PROBLEM DETAILS: Transcribe the records below exactly, leaving out any pictures.

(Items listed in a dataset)
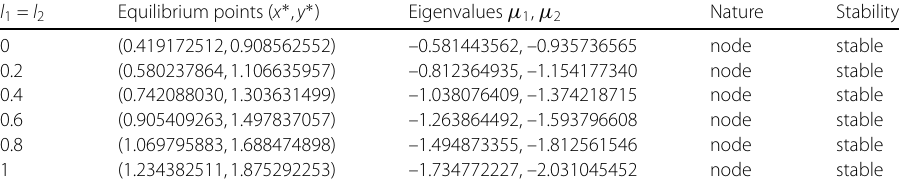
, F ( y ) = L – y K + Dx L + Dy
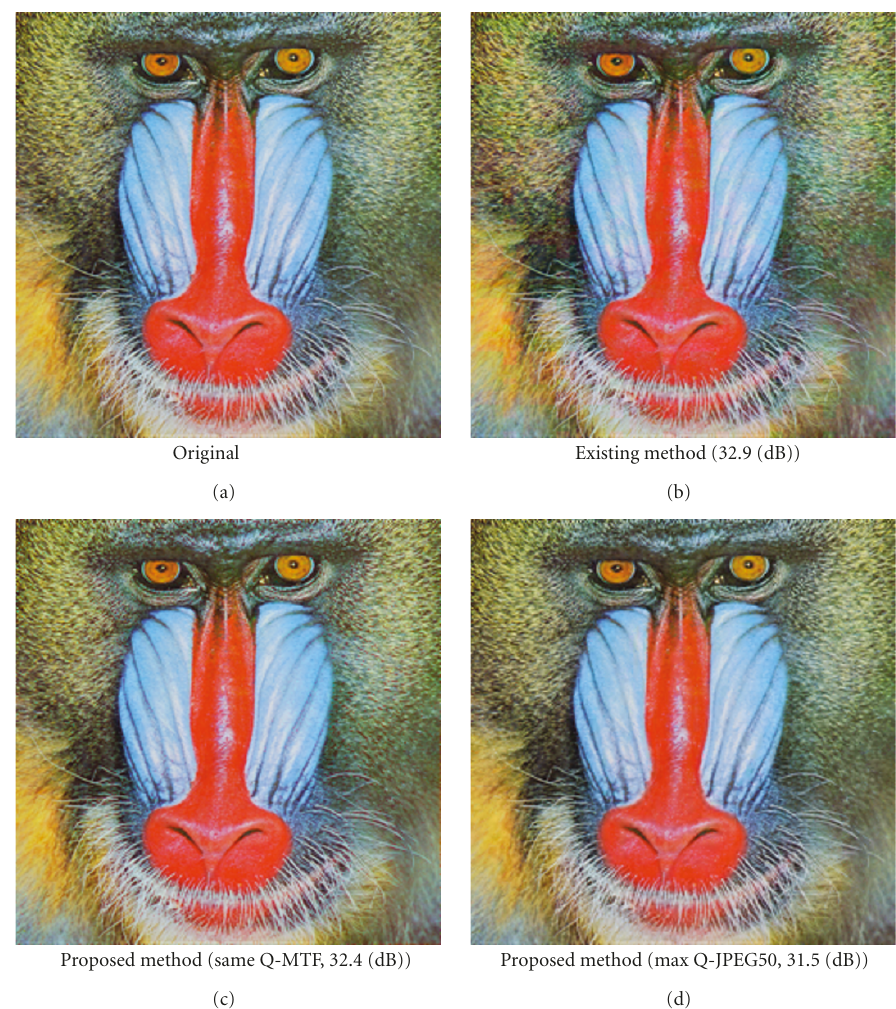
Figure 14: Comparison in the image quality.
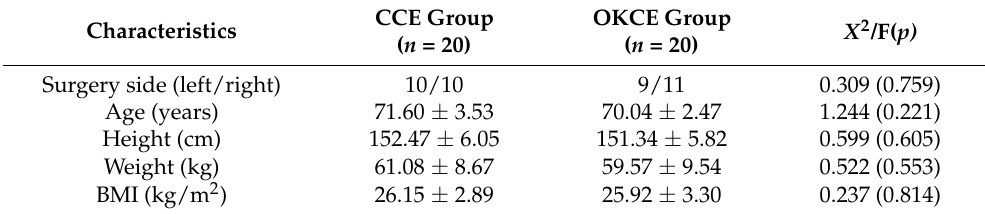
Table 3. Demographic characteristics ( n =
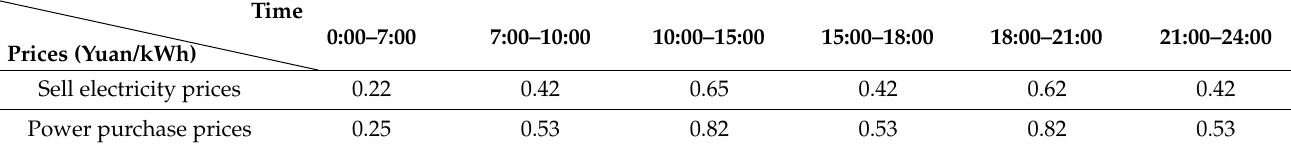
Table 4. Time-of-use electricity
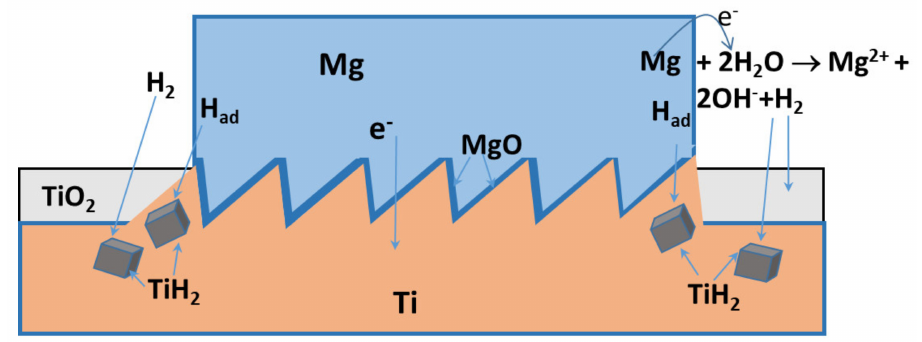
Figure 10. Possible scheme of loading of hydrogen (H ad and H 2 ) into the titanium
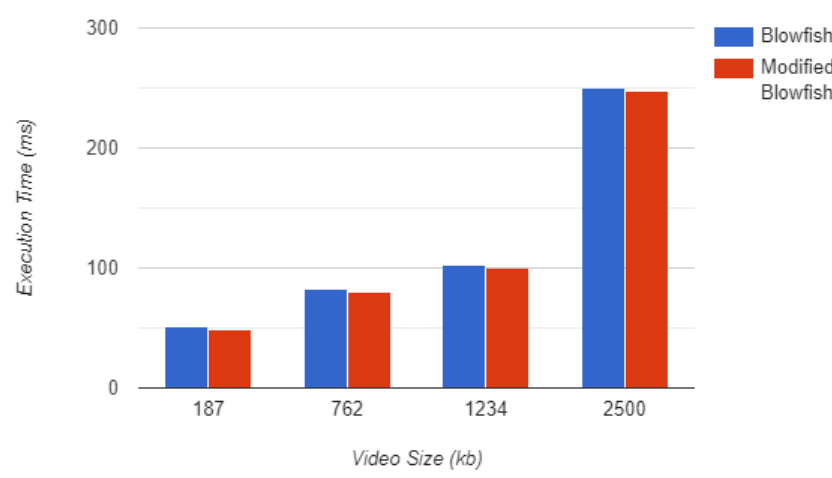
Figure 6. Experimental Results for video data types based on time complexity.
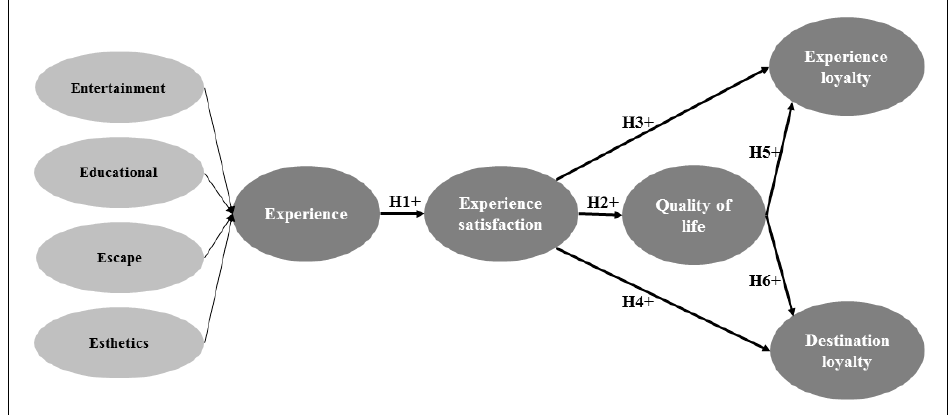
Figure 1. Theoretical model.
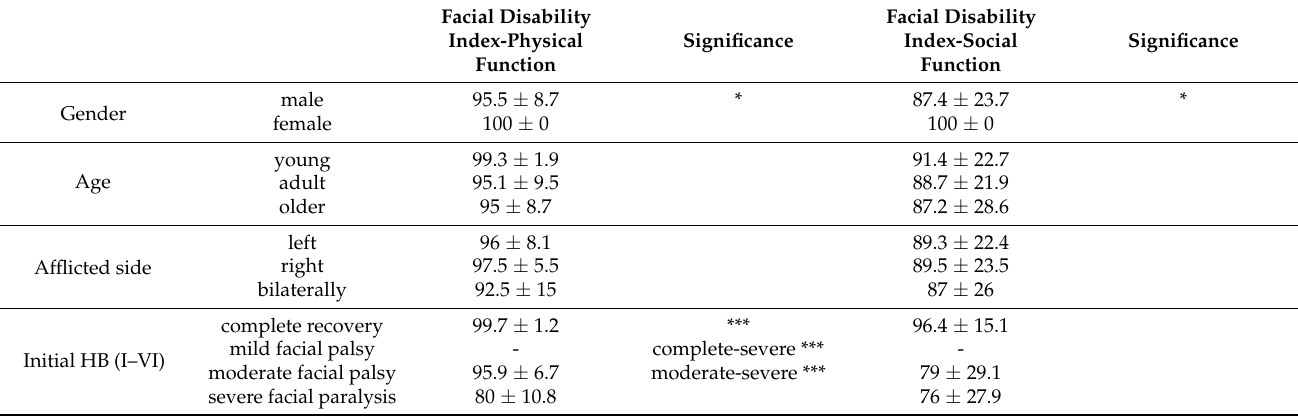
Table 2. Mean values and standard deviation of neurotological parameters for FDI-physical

COMPLETED EXERCISE:
, F ( y ) = L – y K + Dx L + Dy
Figure 14: Comparison in the image quality.
Table 3. Demographic characteristics ( n =
Table 4. Time-of-use electricity
Figure 10. Possible scheme of loading of hydrogen (H ad and H 2 ) into the titanium
Figure 6. Experimental Results for video data types based on time complexity.
Figure 1. Theoretical model.
Table 2. Mean values and standard deviation of neurotological parameters for FDI-physical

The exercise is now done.